## What is expected
Whenever the word "router" appears in a line of the data below, copy that line.

Saved entries:
────────────────────────────────────────

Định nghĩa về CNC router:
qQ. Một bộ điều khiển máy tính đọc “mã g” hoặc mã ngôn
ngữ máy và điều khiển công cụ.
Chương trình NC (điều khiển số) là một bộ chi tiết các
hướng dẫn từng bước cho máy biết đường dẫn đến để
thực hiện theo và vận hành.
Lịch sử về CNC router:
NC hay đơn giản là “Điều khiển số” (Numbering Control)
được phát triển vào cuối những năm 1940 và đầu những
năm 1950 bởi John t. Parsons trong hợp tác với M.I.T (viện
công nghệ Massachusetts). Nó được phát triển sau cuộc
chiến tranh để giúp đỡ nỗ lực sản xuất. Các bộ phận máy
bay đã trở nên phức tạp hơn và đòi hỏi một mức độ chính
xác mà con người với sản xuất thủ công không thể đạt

────────────────────────────────────────

## Exercise output
Định nghĩa về CNC router:
Lịch sử về CNC router:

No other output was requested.